Geht! Besonders lobenswert ist, dass der Kopfhörer ein eingebautes Mikrofon hat, welches eine erstaunlich gute Qualität bietet. So überrascht es auch nicht, dass man ohne Probleme in der Lage ist, Anrufe mit dem Jabra Move Wireless zu führen. Angenommen und beendet wird durch einen kurzen Druck auf dem mittleren Button (Multifunktionstaste), eine Wahlwiederholung gibt es ebenfalls. Alle Befehle, die ausgeführt werden, werden noch einmal akustisch angesagt. Zwar auf englisch, aber da reichen schon geringe Kenntnisse der Sprache aus, um alles gut zu verstehen.

Der Klang

Nun aber zum aller wichtigsten Punkt: Die Klangqualität. Diese ist ausgezeichnet! Es gibt kein Übersteuern, kein Untersteuern und die Bässe sind vollkommen in Ordnung. Wenn die Lautstärke voll aufgedreht ist, ist das viel zu laut. Probleme, dass etwas zu leise wiedergegeben wird, hat man also nicht. Mehr kann man dazu einfach nicht sagen, außer dass es großen Spaß macht, mit diesem Kopfhörer Musik zu hören!

Fazit

Abschließend und als Fazit kann man also sagen, dass sich der Kauf der Jabra Move Wireless auf jeden Fall lohnt! Die Verarbeitung und das Design ist toll, der Kopfhörer klingt spitzenmäßig und bietet einige nette Extras. 
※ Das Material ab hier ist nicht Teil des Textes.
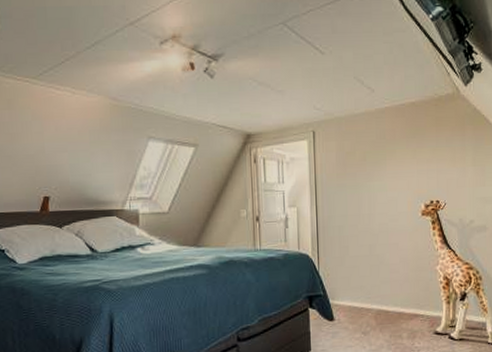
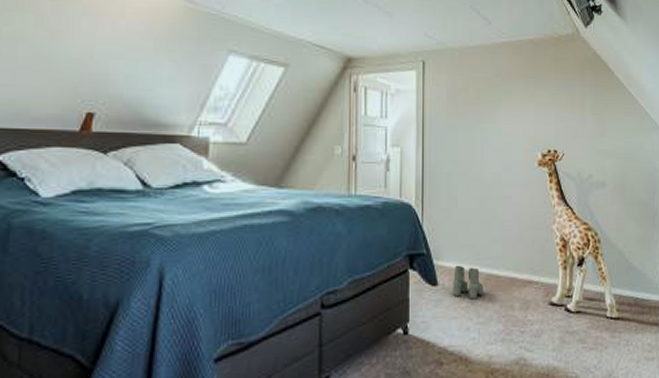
boots: none [347,303,375,331] -> present [453,265,484,300]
2 Antworten auf „Jabra Move Wireless: Top-Wireless-Kopfhörer im Test“

  1. Ein schöner Artikel und gut beschrieben! Ich bin ein Fan von kabellosen Kopfhörern, den meist sind mir die Dinger durch das Hängenbleiben am Kabel kaputt gegangen.
    Ich schau mir die mal auf Amazon an. LG.